On Fri, Jun 19, 2020 at 10:34 PM Alvaro Herrera
<alvherre@2ndquadrant.com> wrote:

On 2020-Jun-15, Michael Paquier wrote:

I have begun my annual study of WAL consistency across replays, and
wal_consistency_checking = 'all' is pointing out at some issues with
at least VACUUM and SPGist:
FATAL: inconsistent page found, rel 1663/16385/22133, forknum 0,
blkno 15
CONTEXT: WAL redo at 0/739CEDE8 for SPGist/VACUUM_REDIRECT: newest
XID 4619

It may be possible that there are other failures, I have just run
installcheck and this is the first failure I saw after replaying all
the generated WAL on a standby. Please note that I have also checked
12, and installcheck passes.

Umm.
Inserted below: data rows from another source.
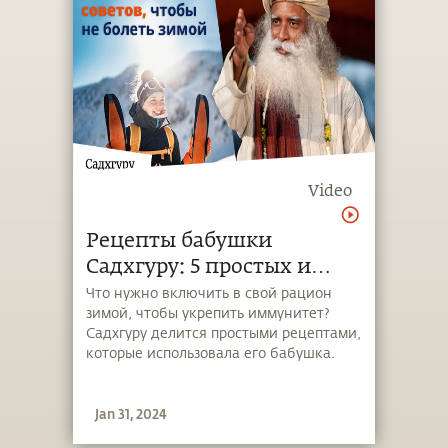
Video
Рецепты бабушки
Садхгуру: 5 простых и
вкусных способов защиты
Что нужно включить в свой рацион
зимой, чтобы укрепить иммунитет?
от гриппа
Садхгуру делится простыми рецептами,
которые использовала его бабушка.
Jan 31, 2024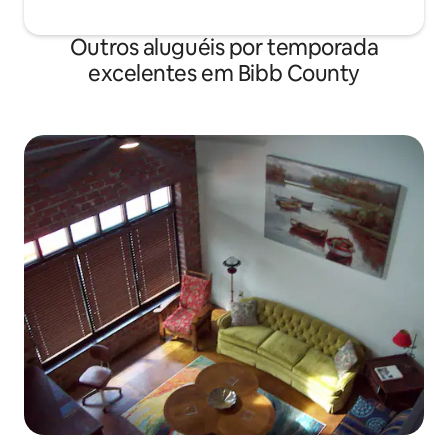
Outros aluguéis por temporada
excelentes em Bibb County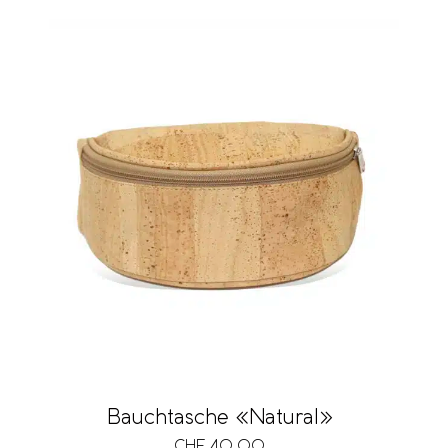
Bauchtasche «Natural»
CHF
40.00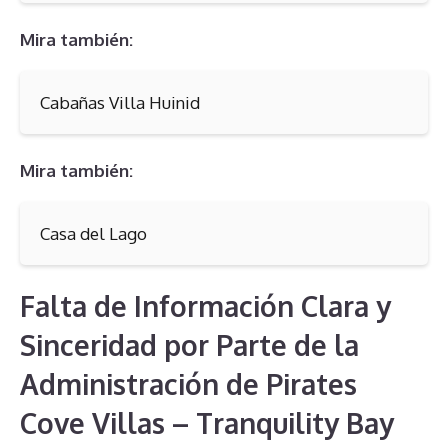
Mira también:
Cabañas Villa Huinid
Mira también:
Casa del Lago
Falta de Información Clara y
Sinceridad por Parte de la
Administración de Pirates
Cove Villas – Tranquility Bay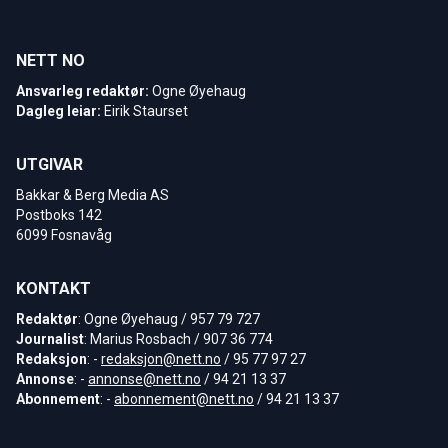
NETT NO
Ansvarleg redaktør:
Ogne Øyehaug
Dagleg leiar:
Eirik Staurset
UTGIVAR
Bakkar & Berg Media AS
Postboks 142
6099 Fosnavåg
KONTAKT
Redaktør
: Ogne Øyehaug / 957 79 727
Journalist
: Marius Rosbach / 907 36 774
Redaksjon
: -
redaksjon@nett.no
/ 95 77 97 27
Annonse
: -
annonse@nett.no
/ 94 21 13 37
Abonnement
: -
abonnement@nett.no
/ 94 21 13 37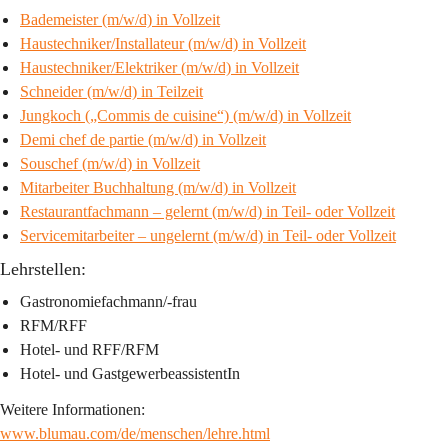
Bademeister (m/w/d)
 in Vollzeit
Haustechniker/Installateur (m/w/d)
 in Vollzeit
Haustechniker/Elektriker (m/w/d)
 in Vollzeit
Schneider (m/w/d)
 in Teilzeit
Jungkoch („Commis de cuisine“) (m/w/d)
 in Vollzeit
Demi chef de partie (m/w/d)
 in Vollzeit
Souschef (m/w/d)
 in Vollzeit
Mitarbeiter Buchhaltung (m/w/d)
 in Vollzeit
Restaurantfachmann – gelernt (m/w/d)
 in Teil- oder Vollzeit
Servicemitarbeiter – ungelernt (m/w/d)
 in Teil- oder Vollzeit
Lehrstellen:
Gastronomiefachmann/-frau
RFM/RFF
Hotel- und RFF/RFM
Hotel- und GastgewerbeassistentIn
Weitere Informationen: 
www.blumau.com/de/menschen/lehre.html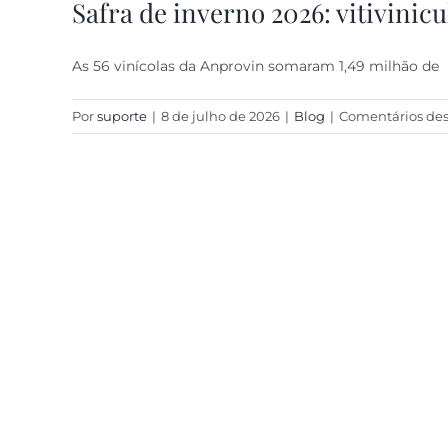
Safra de inverno 2026: vitivinic
As 56 vinícolas da Anprovin somaram 1,49 milhão de
Por
suporte
|
8 de julho de 2026
|
Blog
|
Comentários des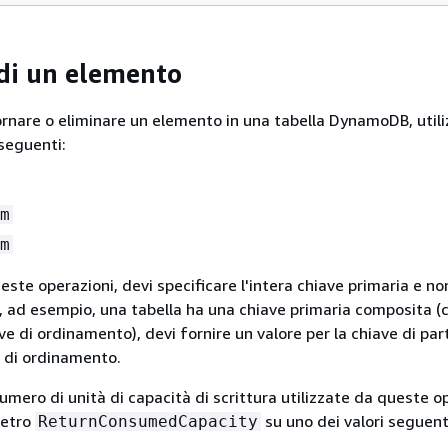
 di un elemento
ornare o eliminare un elemento in una tabella DynamoDB, util
 seguenti:
m
m
ste operazioni, devi specificare l'intera chiave primaria e no
e, ad esempio, una tabella ha una chiave primaria composita (c
ve di ordinamento), devi fornire un valore per la chiave di par
e di ordinamento.
 numero di unità di capacità di scrittura utilizzate da queste o
metro
su uno dei valori seguent
ReturnConsumedCapacity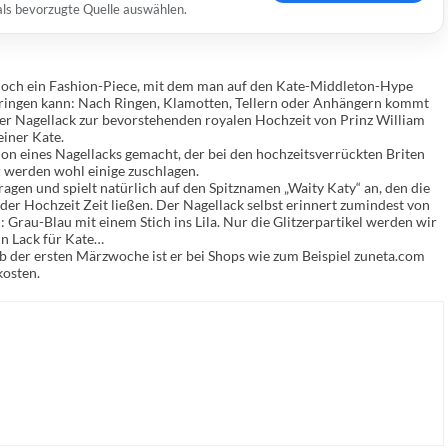
 als bevorzugte Quelle auswählen.
och ein Fashion-Piece, mit dem man auf den Kate-Middleton-Hype
ringen kann: Nach Ringen, Klamotten, Tellern oder Anhängern kommt
er Nagellack zur bevorstehenden royalen Hochzeit von Prinz William
einer Kate.
ion eines Nagellacks gemacht, der bei den hochzeitsverrückten Briten
 werden wohl einige zuschlagen.
agen und spielt natürlich auf den Spitznamen „Waity Katy“ an, den die
 der Hochzeit Zeit ließen. Der Nagellack selbst erinnert zumindest von
: Grau-Blau mit einem Stich ins Lila. Nur die Glitzerpartikel werden wir
ein Lack für Kate…
 Ab der ersten Märzwoche ist er bei Shops wie zum Beispiel zuneta.com
kosten.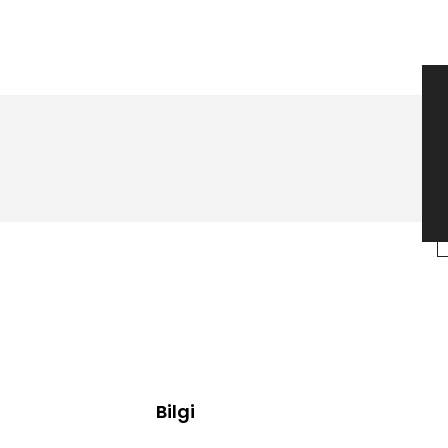
Bilgi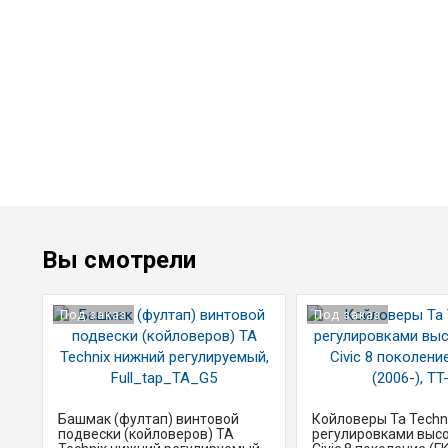
Вы смотрели
Под заказ
Под заказ
Башмак (фултап) винтовой
Койловеры Ta Techni
подвески (койловеров) TA
регулировками выс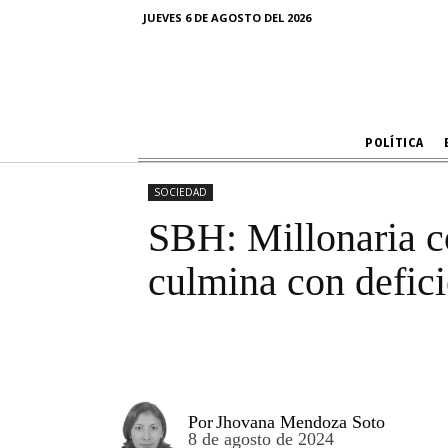
SBH: Millon
JUEVES 6 DE AGOSTO DEL 2026
Hualahoyo 
POLÍTICA
SOCIEDAD
SBH: Millonaria c
culmina con defici
Por
Jhovana Mendoza Soto
8 de agosto de 2024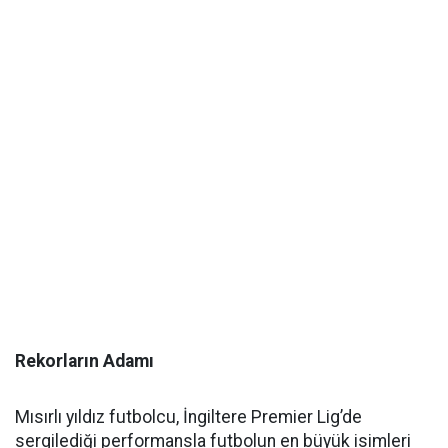
Rekorların Adamı
Mısırlı yıldız futbolcu, İngiltere Premier Lig’de
sergilediği performansla futbolun en büyük isimleri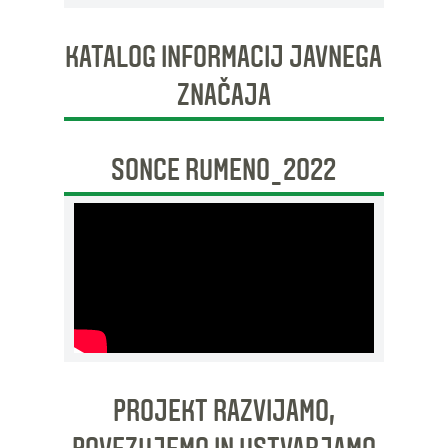
KATALOG INFORMACIJ JAVNEGA
ZNAČAJA
SONCE RUMENO_2022
PROJEKT RAZVIJAMO,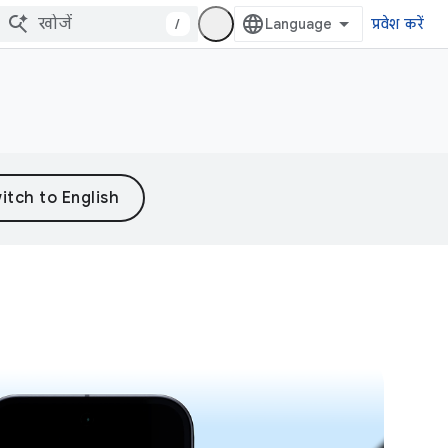
/
प्रवेश करें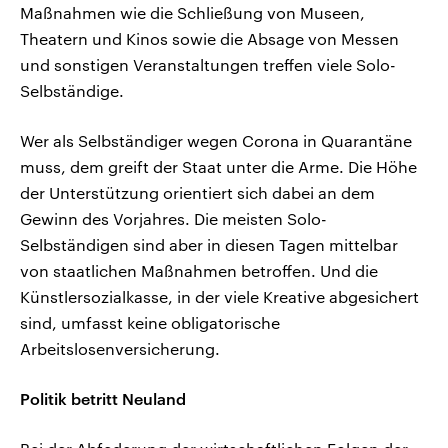
Maßnahmen wie die Schließung von Museen,
Theatern und Kinos sowie die Absage von Messen
und sonstigen Veranstaltungen treffen viele Solo-
Selbständige.
Wer als Selbständiger wegen Corona in Quarantäne
muss, dem greift der Staat unter die Arme. Die Höhe
der Unterstützung orientiert sich dabei an dem
Gewinn des Vorjahres. Die meisten Solo-
Selbständigen sind aber in diesen Tagen mittelbar
von staatlichen Maßnahmen betroffen. Und die
Künstlersozialkasse, in der viele Kreative abgesichert
sind, umfasst keine obligatorische
Arbeitslosenversicherung.
Politik betritt Neuland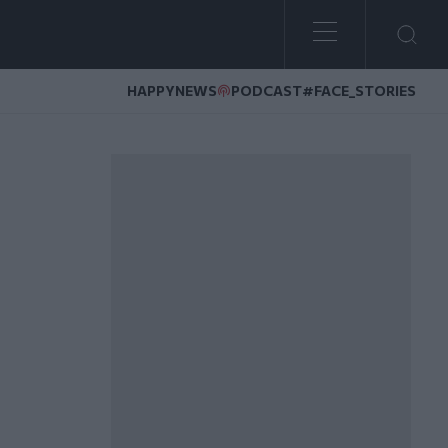
HAPPYNEWS
PODCAST
#FACE_STORIES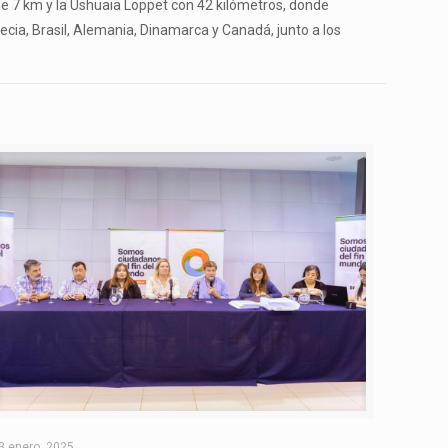
de 7 km y la Ushuaia Loppet con 42 kilómetros, donde
uecia, Brasil, Alemania, Dinamarca y Canadá, junto a los
3 enero, 2025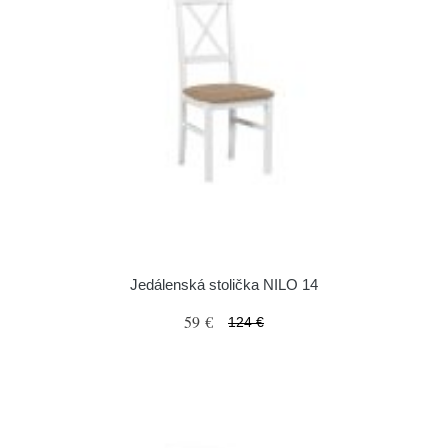
Jedálenská stolička NILO 14
59 €
124 €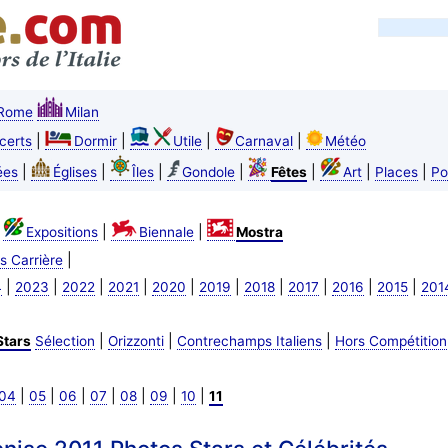
Rome
Milan
|
|
|
|
certs
Dormir
Utile
Carnaval
Météo
|
|
|
|
|
|
|
ées
Églises
Îles
Gondole
Fêtes
Art
Places
Po
|
|
|
Expositions
Biennale
Mostra
|
s Carrière
|
|
|
|
|
|
|
|
|
|
4
2023
2022
2021
2020
2019
2018
2017
2016
2015
201
|
|
|
Stars
Sélection
Orizzonti
Contrechamps Italiens
Hors Compétition
|
|
|
|
|
|
|
04
05
06
07
08
09
10
11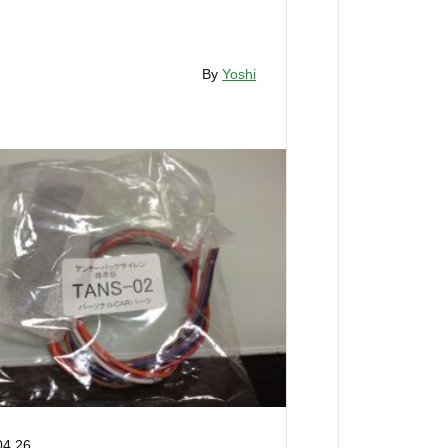
By
Yoshi
04.26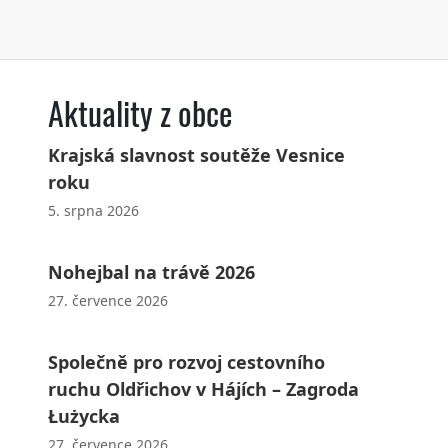
Aktuality z obce
Krajská slavnost soutěže Vesnice
roku
5. srpna 2026
Nohejbal na trávě 2026
27. července 2026
Společně pro rozvoj cestovního
ruchu Oldřichov v Hájích – Zagroda
Łużycka
27. července 2026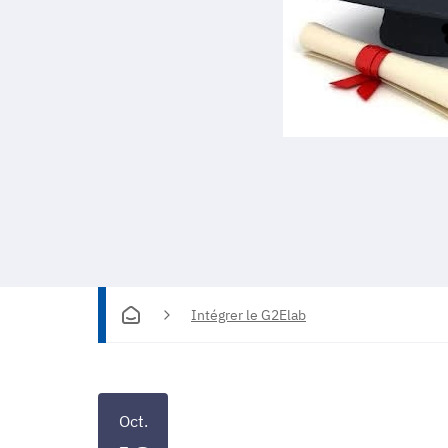
Intégrer le G2Elab
Oct.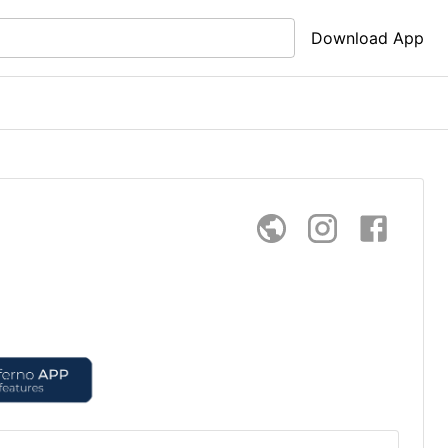
Download App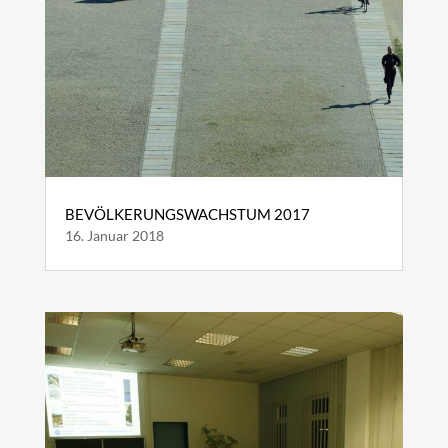
BEVÖLKERUNGSWACHSTUM 2017
16. Januar 2018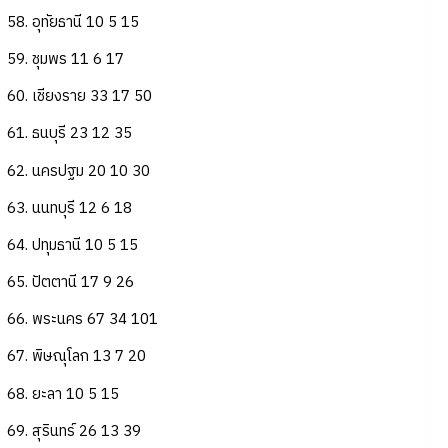
58. อุทัยธานี 10 5 15
59. ชุมพร 11 6 17
60. เชียงราย 33 17 50
61. ธนบุรี 23 12 35
62. นครปฐม 20 10 30
63. นนทบุรี 12 6 18
64. ปทุมธานี 10 5 15
65. ปัตตานี 17 9 26
66. พระนคร 67 34 101
67. พิษณุโลก 13 7 20
68. ยะลา 10 5 15
69. สุรินทร์ 26 13 39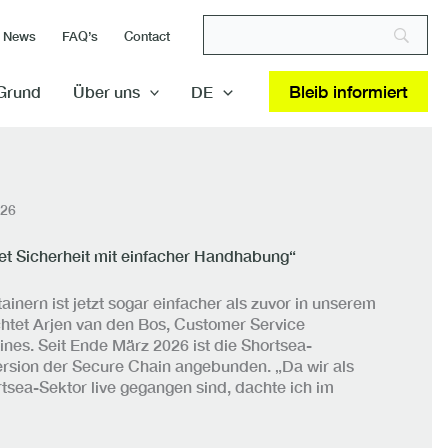
News
FAQ’s
Contact
Bleib informiert
Grund
Über uns
DE
026
et Sicherheit mit einfacher Handhabung“
inern ist jetzt sogar einfacher als zuvor in unserem
htet Arjen van den Bos, Customer Service
ines. Seit Ende März 2026 ist die Shortsea-
rsion der Secure Chain angebunden. „Da wir als
rtsea-Sektor live gegangen sind, dachte ich im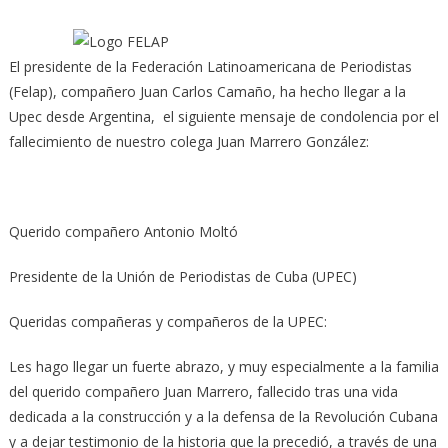
El presidente de la Federación Latinoamericana de Periodistas
(Felap), compañero Juan Carlos Camaño, ha hecho llegar a la
Upec desde Argentina,
el siguiente mensaje de condolencia por el
fallecimiento de nuestro colega Juan Marrero González:
Querido compañero Antonio Moltó
Presidente de la Unión de Periodistas de Cuba (UPEC)
Queridas compañeras y compañeros de la UPEC:
Les hago llegar un fuerte abrazo, y muy especialmente a la familia
del querido compañero Juan Marrero, fallecido tras una vida
dedicada a la construcción y a la defensa de la Revolución Cubana
y a dejar testimonio de la historia que la precedió, a través de una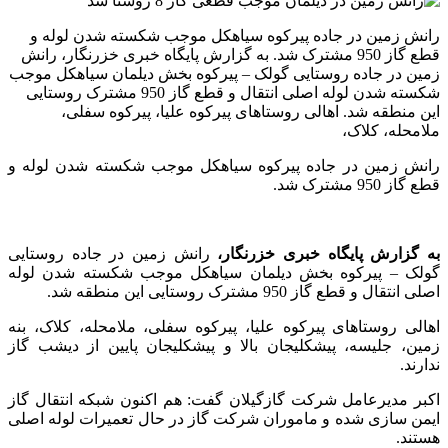
رانش زمین در جاده پیرکوه سیاهکل موجب شکسته شدن لوله و
قطع گاز 950 مشترک شد. به گزارش پایگاه خبری خزرنگار، رانش
زمین در جاده روستایی گولک – پیرکوه بخش دیلمان سیاهکل موجب
شکسته شدن لوله اصلی انتقال و قطع گاز 950 مشترک روستایی
این منطقه شد. اهالی روستاهای پیرکوه علیا، پیرکوه سفلی،
ملامحله، کلاک،
رانش زمین در جاده پیرکوه سیاهکل موجب شکسته شدن لوله و
قطع گاز 950 مشترک شد.
به گزارش پایگاه خبری خزرنگار،
رانش زمین در جاده روستایی
گولک – پیرکوه بخش دیلمان سیاهکل موجب شکسته شدن لوله
اصلی انتقال و قطع گاز 950 مشترک روستایی این منطقه شد.
اهالی روستاهای پیرکوه علیا، پیرکوه سفلی، ملامحله، کلاک، بنه
زمین، جلیسه، پیشکلیجان بالا و پیشکلیجان پایین از دیشب گاز
ندارند.
اکبر مدیرعامل شرکت گازگیلان گفت: هم اکنون شبکه انتقال گاز
ایمن سازی شده و ماموران شرکت گاز در حال تعمیرات لوله اصلی
هستند.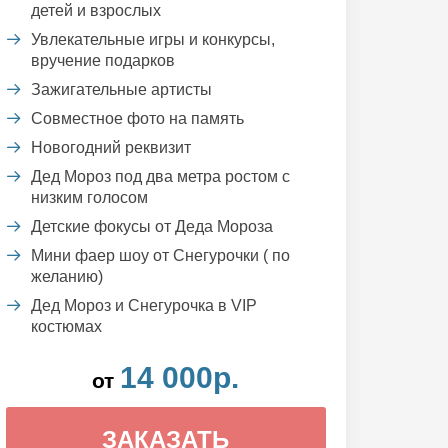
детей и взрослых
Увлекательные игры и конкурсы,
вручение подарков
Зажигательные артисты
Совместное фото на память
Новогодний реквизит
Дед Мороз под два метра ростом с
низким голосом
Детские фокусы от Деда Мороза
Мини фаер шоу от Снегурочки ( по
желанию)
Дед Мороз и Снегурочка в VIP
костюмах
14 000р.
от
ЗАКАЗАТЬ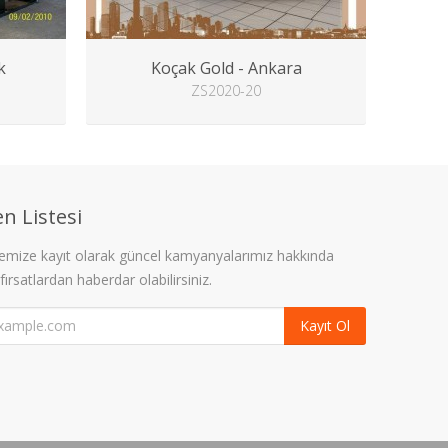
k
Koçak Gold - Ankara
ZS2020-20
n Listesi
stemize kayıt olarak güncel kamyanyalarımız hakkında
 fırsatlardan haberdar olabilirsiniz.
Kayıt Ol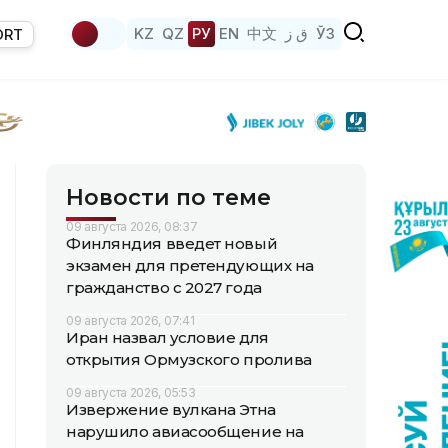
KZ
QZ
РУ
EN
中文
ق ز
ЎЗ
ORT
Новости по теме
09 августа 2026, 08:37
Финляндия введет новый
экзамен для претендующих на
гражданство с 2027 года
09 августа 2026, 07:41
Иран назвал условие для
открытия Ормузского пролива
09 августа 2026, 05:53
Извержение вулкана Этна
нарушило авиасообщение на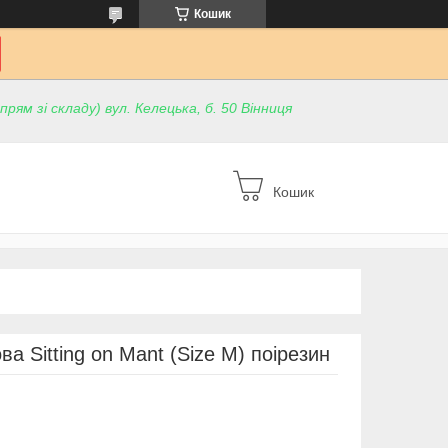
Кошик
ям зі складу) вул. Келецька, б. 50 Вінниця
Кошик
а Sitting on Mant (Size М) поірезин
Alexander, do you an idea of what this is about?

I don't have idea yet, but I'll check this out

------
Regards,
Alexander Korotkov

#6Alexander Korotkov
aekorotkov@gmail.com
In reply to: Alexander Korotkov (#5)
Re: Failures with wal_consistency_checking and 13~

On Sat, Jun 20, 2020 at 1:16 PM Alexander Korotkov
<a.korotkov@postgrespro.ru> wrote:

On Fri, Jun 19, 2020 at 10:34 PM Alvaro Herrera
<alvherre@2ndquadrant.com> wrote:

On 2020-Jun-15, Michael Paquier wrote:

I have begun my annual study of WAL consistency across replays, and
wal_consistency_checking = 'all' is pointing out at some issues with
at least VACUUM and SPGist:
FATAL: inconsistent page found, rel 1663/16385/22133, forknum 0,
blkno 15
CONTEXT: WAL redo at 0/739CEDE8 for SPGist/VACUUM_REDIRECT: newest
XID 4619

It may be possible that there are other failures, I have just run
installcheck and this is the first failure I saw after replaying all
the generated WAL on a standby. Please note that I have also checked
12, and installcheck passes.

Umm. Alexander, do you an idea of what this is about?

I don't have idea yet, but I'll check this out

I have discovered and fixed the issue in a44dd932ff. spg_mask()
masked unused space only when pagehdr->pd_lower >
SizeOfPageHeaderData. But during the vacuum regression tests, one
page has been erased completely and pagehdr->pd_lower was set to
SizeOfPageHeaderData. Actually, 13 didn't introduce any issue, it
just added a test that spotted the issue. The issue is here since
a507b86900.

------
Regards,
Alexander Korotkov

#7Michael Paquier
michael@paquier.xyz
In reply to: Alexander Korotkov (#6)
Re: Failures with wal_consistency_checking and 13~

On Sat, Jun 20, 2020 at 05:43:19PM +0300, Alexander Korotkov wrote:

I have discovered and fixed the issue in a44dd932ff. spg_mask()
masked unused space only when pagehdr->pd_lower >
SizeOfPageHeaderData. But during the vacuum regression tests, one
page has been erased completely and pagehdr->pd_lower was set to
SizeOfPageHeaderData. Actually, 13 didn't introduce any issue, it
just added a test that spotted the issue. The issue is here since
a507b86900.

Thanks Alexander for looking at this issue! My runs with
wal_consistency_checking are all clear now.
--
Michael